1. ## Double Integral Limits

Hi,

I don't understand how the limits in the solution of part (b) have been obtained. Please explain how it's done.

Thanks

2. Originally Posted by algorithm
Hi,

I don't understand how the limits in the solution of part (b) have been obtained. Please explain how it's done.

Thanks
$\displaystyle \int_{y=a}^{y=b} \int_{x=f(y)}^{x=g(y)} x^2+y^2 \,dx\, dy$

where $\displaystyle x = f(y)$ the left curve of your region, $\displaystyle x = g(y)$ the right curve of your region, $\displaystyle y = a$ the bottom point of your region and $\displaystyle y = b$, the top point of your region.

3. Well, the limits from the first integral are given by the line $\displaystyle y=\frac{x}{\sqrt{3}}$ and the section of the circle equation given by $\displaystyle x^{2}+y^{2}=1^{2}$.

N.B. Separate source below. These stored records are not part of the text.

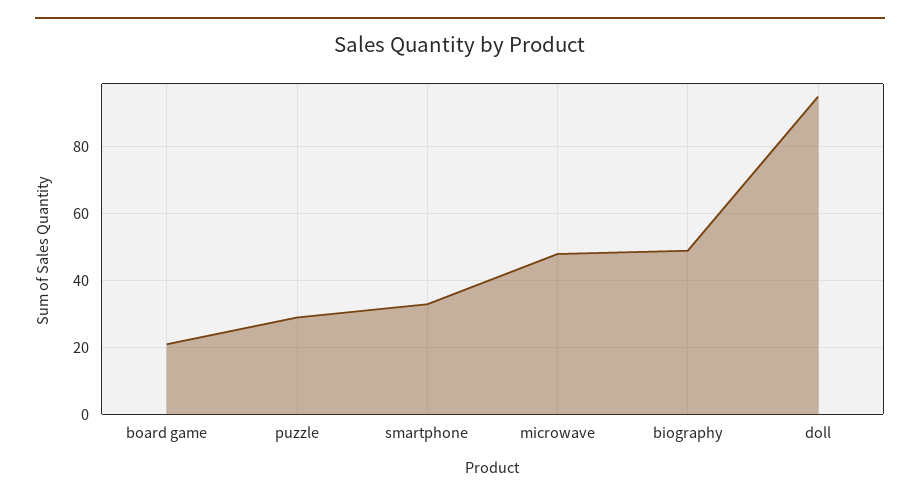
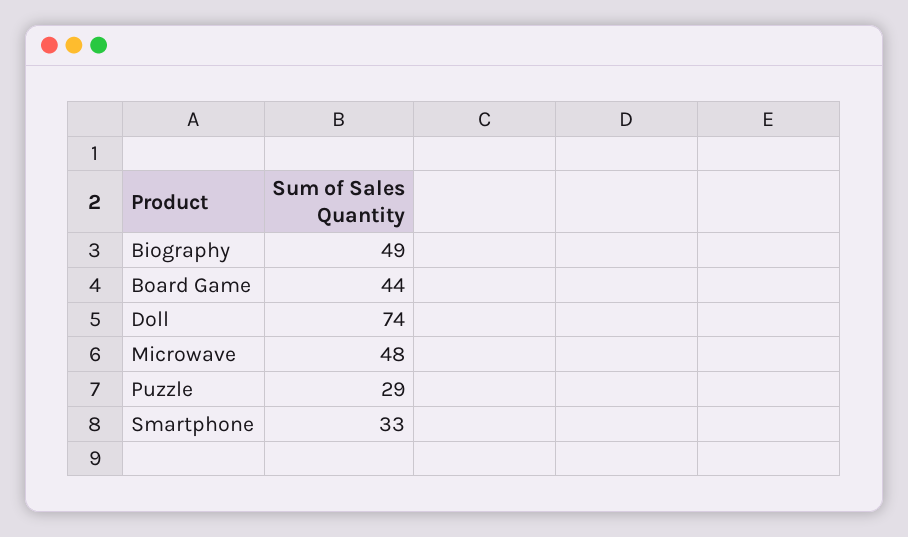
  {
-   "board game": 20,
+   "board game": 44,
    "puzzle": 29,
    "smartphone": 33,
    "microwave": 48,
    "biography": 49,
-   "doll": 95
+   "doll": 74
  }

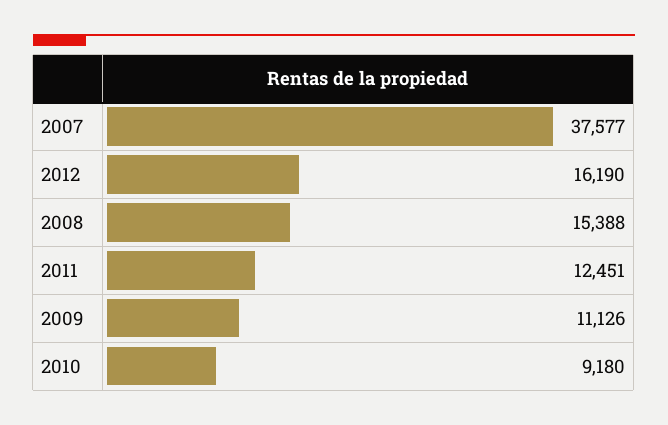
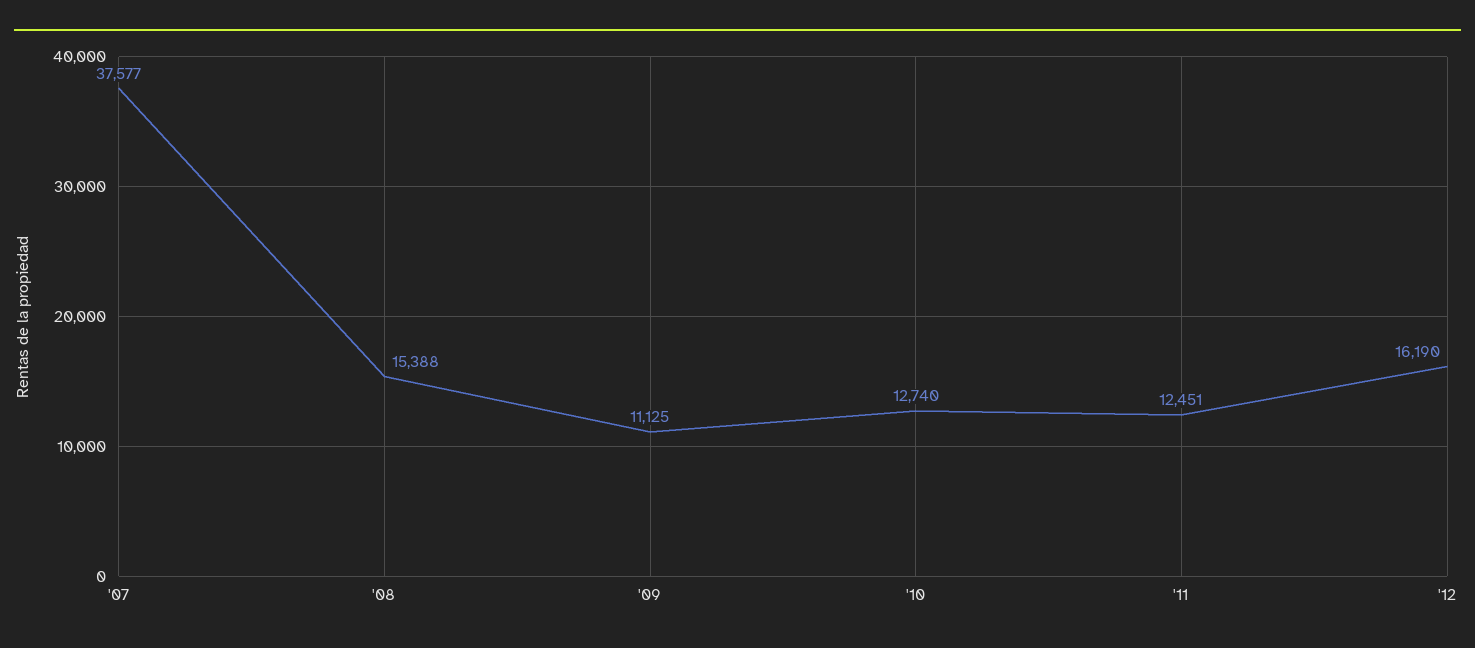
  {
    "2007": 37577,
    "2012": 16190,
    "2008": 15388,
    "2011": 12451,
-   "2009": 11126,
+   "2009": 11125,
-   "2010": 9180
+   "2010": 12740
  }

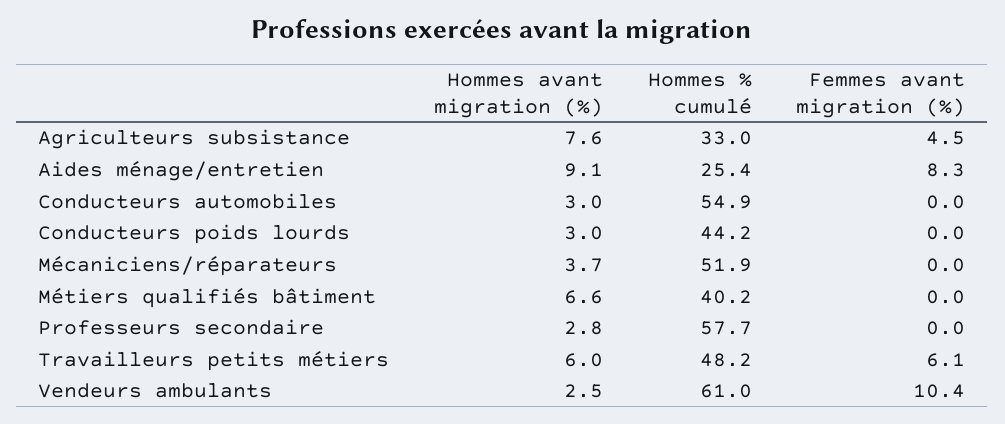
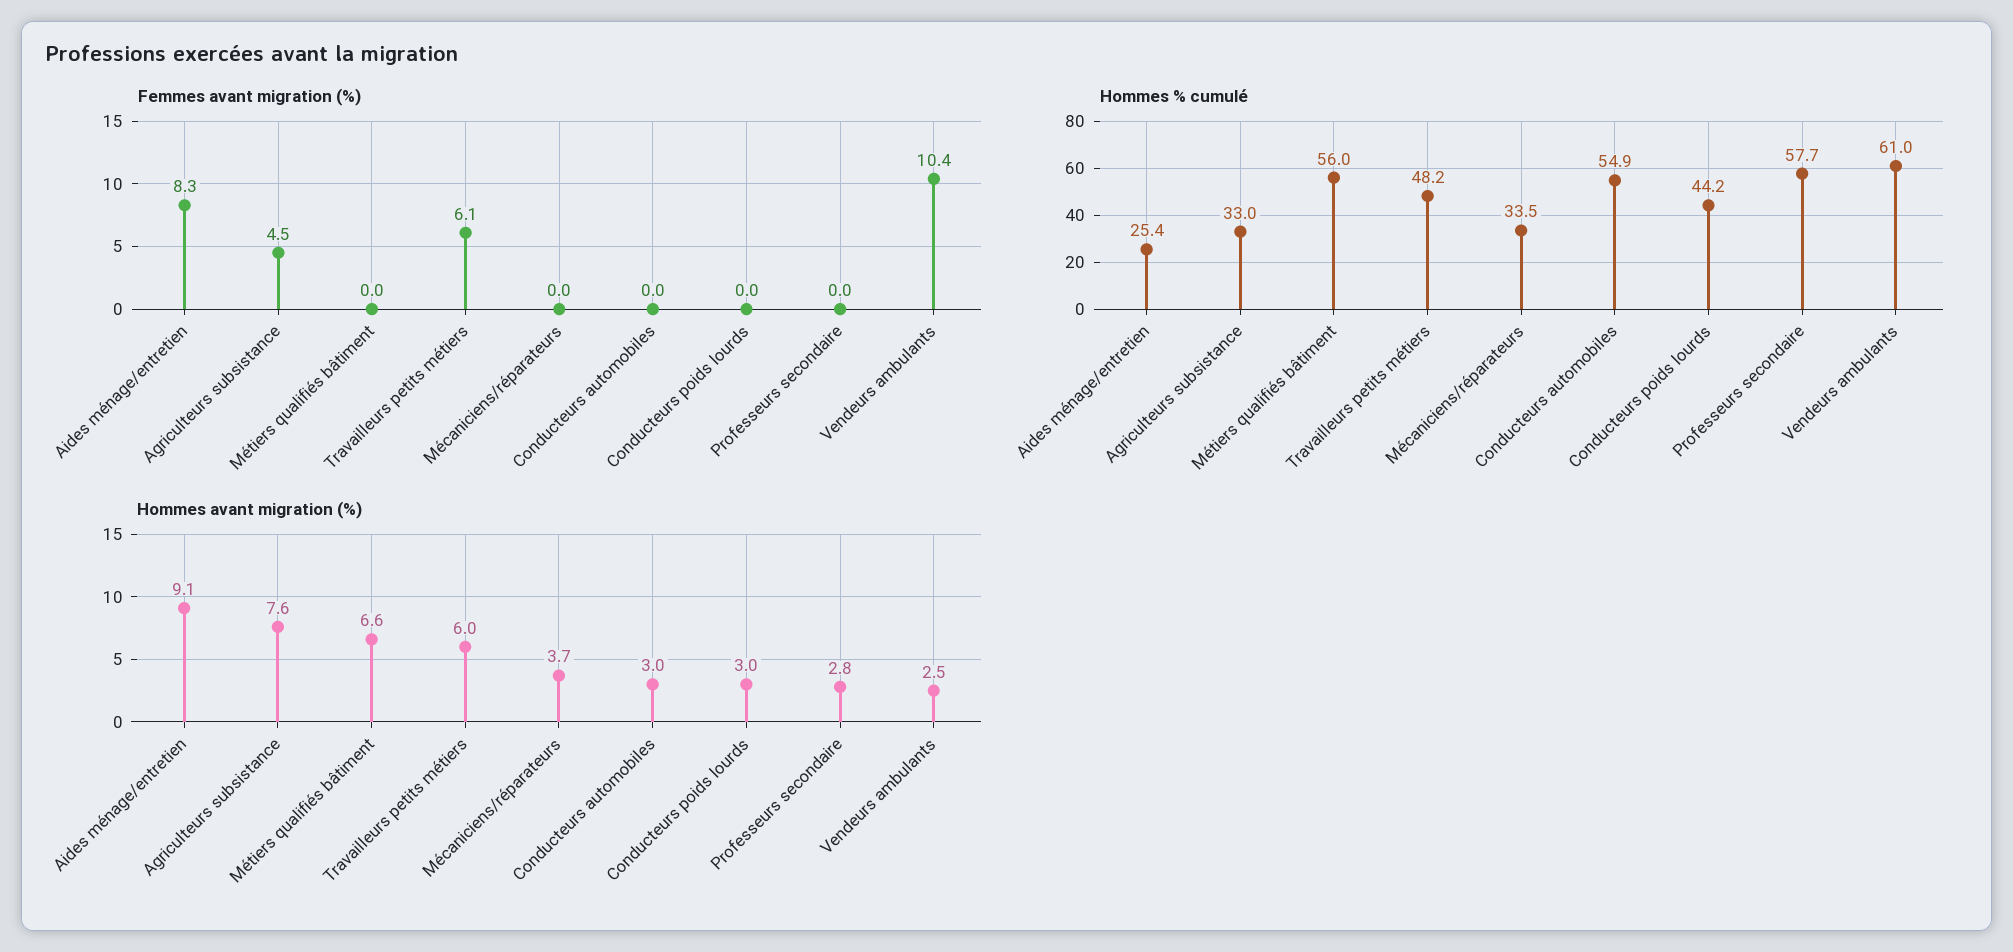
  {
    "Hommes avant migration (%)": {
      "Agriculteurs subsistance": 7.6,
      "Aides ménage/entretien": 9.1,
      "Conducteurs automobiles": 3,
      "Conducteurs poids lourds": 3,
      "Mécaniciens/réparateurs": 3.7,
      "Métiers qualifiés bâtiment": 6.6,
      "Professeurs secondaire": 2.8,
      "Travailleurs petits métiers": 6,
      "Vendeurs ambulants": 2.5
    },
    "Hommes % cumulé": {
      "Agriculteurs subsistance": 33,
      "Aides ménage/entretien": 25.4,
      "Conducteurs automobiles": 54.9,
      "Conducteurs poids lourds": 44.2,
-     "Mécaniciens/réparateurs": 51.9,
+     "Mécaniciens/réparateurs": 33.5,
-     "Métiers qualifiés bâtiment": 40.2,
+     "Métiers qualifiés bâtiment": 56,
      "Professeurs secondaire": 57.7,
      "Travailleurs petits métiers": 48.2,
      "Vendeurs ambulants": 61
    },
    "Femmes avant migration (%)": {
      "Agriculteurs subsistance": 4.5,
      "Aides ménage/entretien": 8.3,
      "Conducteurs automobiles": 0,
      "Conducteurs poids lourds": 0,
      "Mécaniciens/réparateurs": 0,
      "Métiers qualifiés bâtiment": 0,
      "Professeurs secondaire": 0,
      "Travailleurs petits métiers": 6.1,
      "Vendeurs ambulants": 10.4
    }
  }

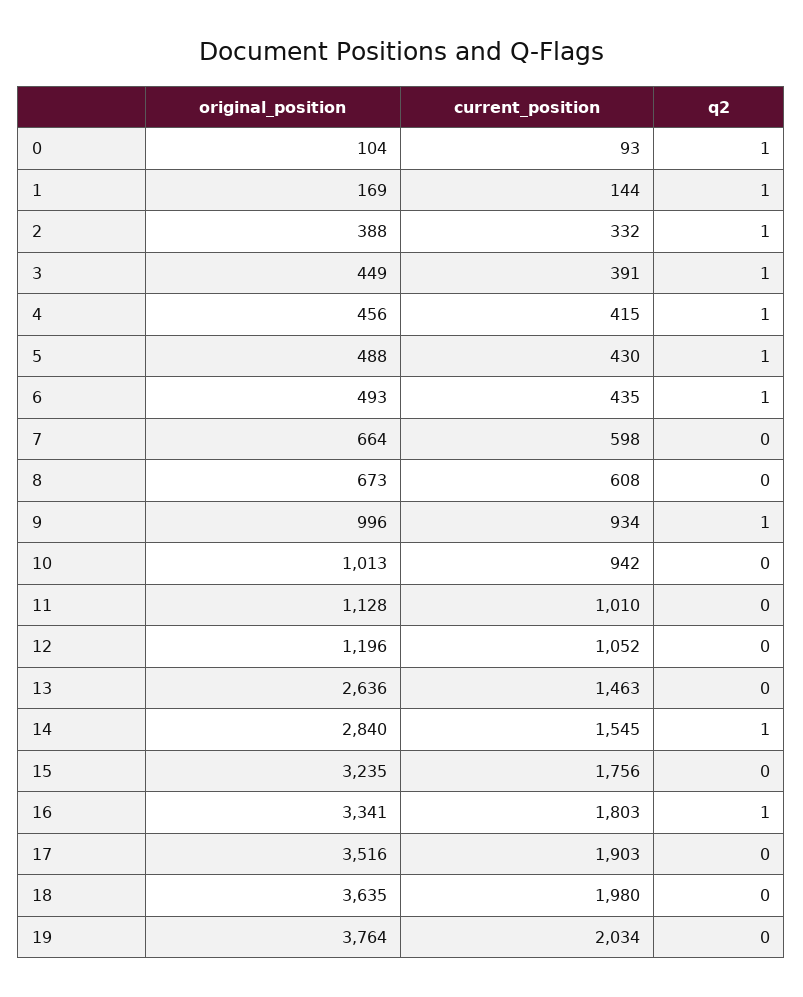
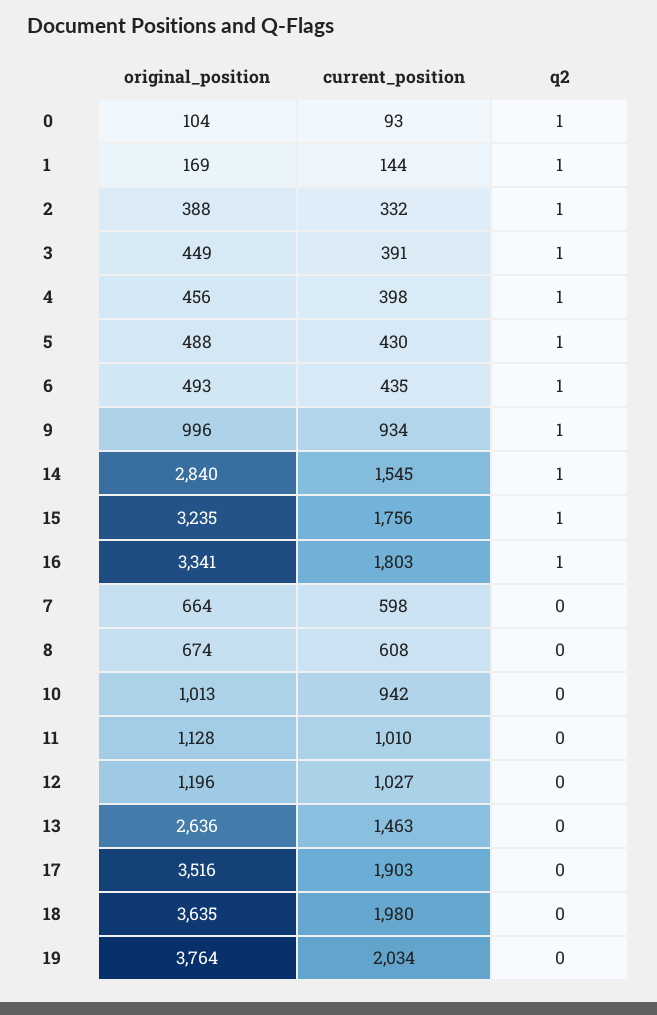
  {
    "original_position": {
      "0": 104,
      "1": 169,
      "2": 388,
      "3": 449,
      "4": 456,
      "5": 488,
      "6": 493,
      "7": 664,
-     "8": 673,
+     "8": 674,
      "9": 996,
      "10": 1013,
      "11": 1128,
      "12": 1196,
      "13": 2636,
      "14": 2840,
      "15": 3235,
      "16": 3341,
      "17": 3516,
      "18": 3635,
      "19": 3764
    },
    "current_position": {
      "0": 93,
      "1": 144,
      "2": 332,
      "3": 391,
-     "4": 415,
+     "4": 398,
      "5": 430,
      "6": 435,
      "7": 598,
      "8": 608,
      "9": 934,
      "10": 942,
      "11": 1010,
-     "12": 1052,
+     "12": 1027,
      "13": 1463,
      "14": 1545,
      "15": 1756,
      "16": 1803,
      "17": 1903,
      "18": 1980,
      "19": 2034
    },
    "q2": {
      "0": 1,
      "1": 1,
      "2": 1,
      "3": 1,
      "4": 1,
      "5": 1,
      "6": 1,
      "7": 0,
      "8": 0,
      "9": 1,
      "10": 0,
      "11": 0,
      "12": 0,
      "13": 0,
      "14": 1,
-     "15": 0,
+     "15": 1,
      "16": 1,
      "17": 0,
      "18": 0,
      "19": 0
    }
  }

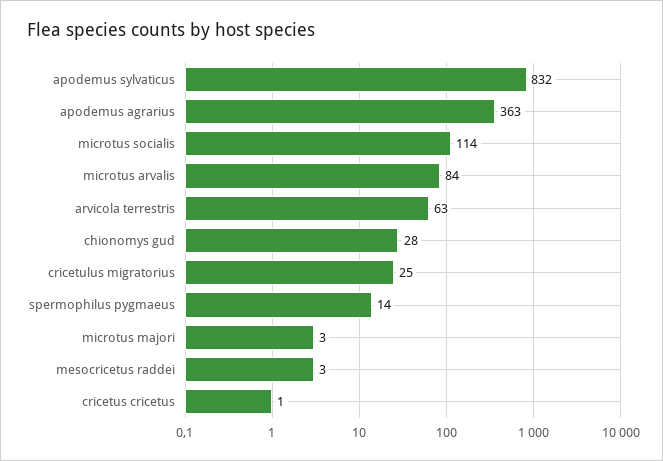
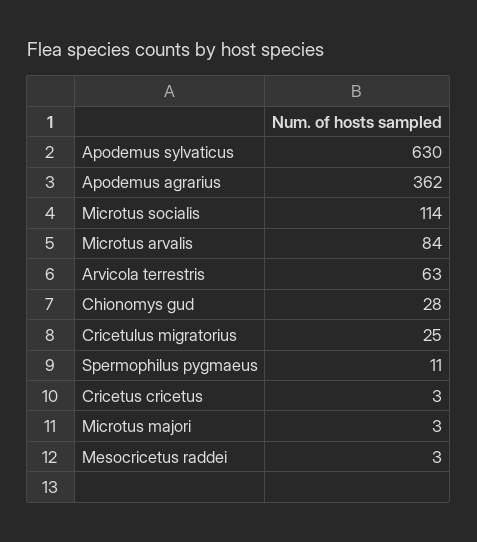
  {
-   "apodemus sylvaticus": 832,
+   "apodemus sylvaticus": 630,
-   "apodemus agrarius": 363,
+   "apodemus agrarius": 362,
    "microtus socialis": 114,
    "microtus arvalis": 84,
    "arvicola terrestris": 63,
    "chionomys gud": 28,
    "cricetulus migratorius": 25,
-   "spermophilus pygmaeus": 14,
+   "spermophilus pygmaeus": 11,
    "microtus majori": 3,
    "mesocricetus raddei": 3,
-   "cricetus cricetus": 1
+   "cricetus cricetus": 3
  }

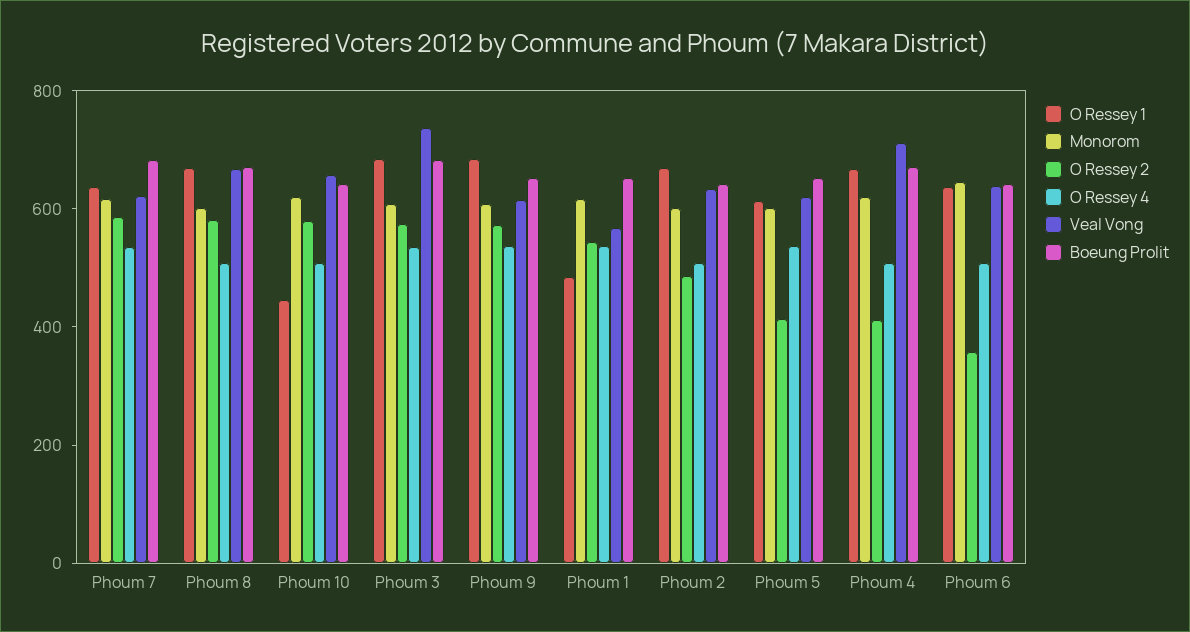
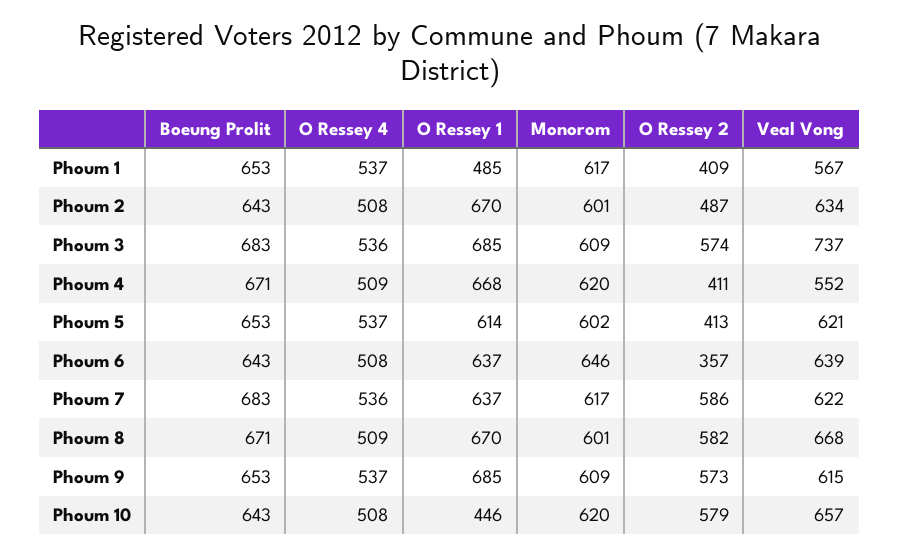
  {
    "O Ressey 1": {
      "Phoum 7": 637,
      "Phoum 8": 670,
      "Phoum 10": 446,
      "Phoum 3": 685,
      "Phoum 9": 685,
      "Phoum 1": 485,
      "Phoum 2": 670,
      "Phoum 5": 614,
      "Phoum 4": 668,
      "Phoum 6": 637
    },
    "Monorom": {
      "Phoum 7": 617,
      "Phoum 8": 601,
      "Phoum 10": 620,
      "Phoum 3": 609,
      "Phoum 9": 609,
      "Phoum 1": 617,
      "Phoum 2": 601,
      "Phoum 5": 602,
      "Phoum 4": 620,
      "Phoum 6": 646
    },
    "O Ressey 2": {
      "Phoum 7": 586,
      "Phoum 8": 582,
      "Phoum 10": 579,
      "Phoum 3": 574,
      "Phoum 9": 573,
-     "Phoum 1": 550,
+     "Phoum 1": 409,
      "Phoum 2": 487,
      "Phoum 5": 413,
      "Phoum 4": 411,
      "Phoum 6": 357
    },
    "O Ressey 4": {
      "Phoum 7": 536,
      "Phoum 8": 509,
      "Phoum 10": 508,
      "Phoum 3": 536,
      "Phoum 9": 537,
      "Phoum 1": 537,
      "Phoum 2": 508,
      "Phoum 5": 537,
      "Phoum 4": 509,
      "Phoum 6": 508
    },
    "Veal Vong": {
      "Phoum 7": 622,
      "Phoum 8": 668,
      "Phoum 10": 657,
      "Phoum 3": 737,
      "Phoum 9": 615,
      "Phoum 1": 567,
      "Phoum 2": 634,
      "Phoum 5": 621,
-     "Phoum 4": 700,
+     "Phoum 4": 552,
      "Phoum 6": 639
    },
    "Boeung Prolit": {
      "Phoum 7": 683,
      "Phoum 8": 671,
      "Phoum 10": 643,
      "Phoum 3": 683,
      "Phoum 9": 653,
      "Phoum 1": 653,
      "Phoum 2": 643,
      "Phoum 5": 653,
      "Phoum 4": 671,
      "Phoum 6": 643
    }
  }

First, we can see that the first (inner) most integral is with respect to $\displaystyle x$; thus, we must solve our two equations for $\displaystyle x$. Also, notice the second integral is with respect to $\displaystyle y$. Therefore, we must make sure we only have y's in our second integrand. Solving our two equations for $\displaystyle x$ will give us that.

So, solving for $\displaystyle x$ we get $\displaystyle x=y\sqrt{3}$ and $\displaystyle x=\sqrt{1-y^{2}}$.

Therefore, we have $\displaystyle \int_{y\sqrt{3}}^{\sqrt{1-y^{2}}}(x^2+y^2) \,dx$ as our inside integral. The limits are ordered the way they are, because the circle is above the line.

The outside integral just tells us how far up the y-axis to integrate. So, that’s where the limits are coming from.

And, just a note, when you are dealing with iterated integrals, always make sure your outer most limits are numbers and not functions.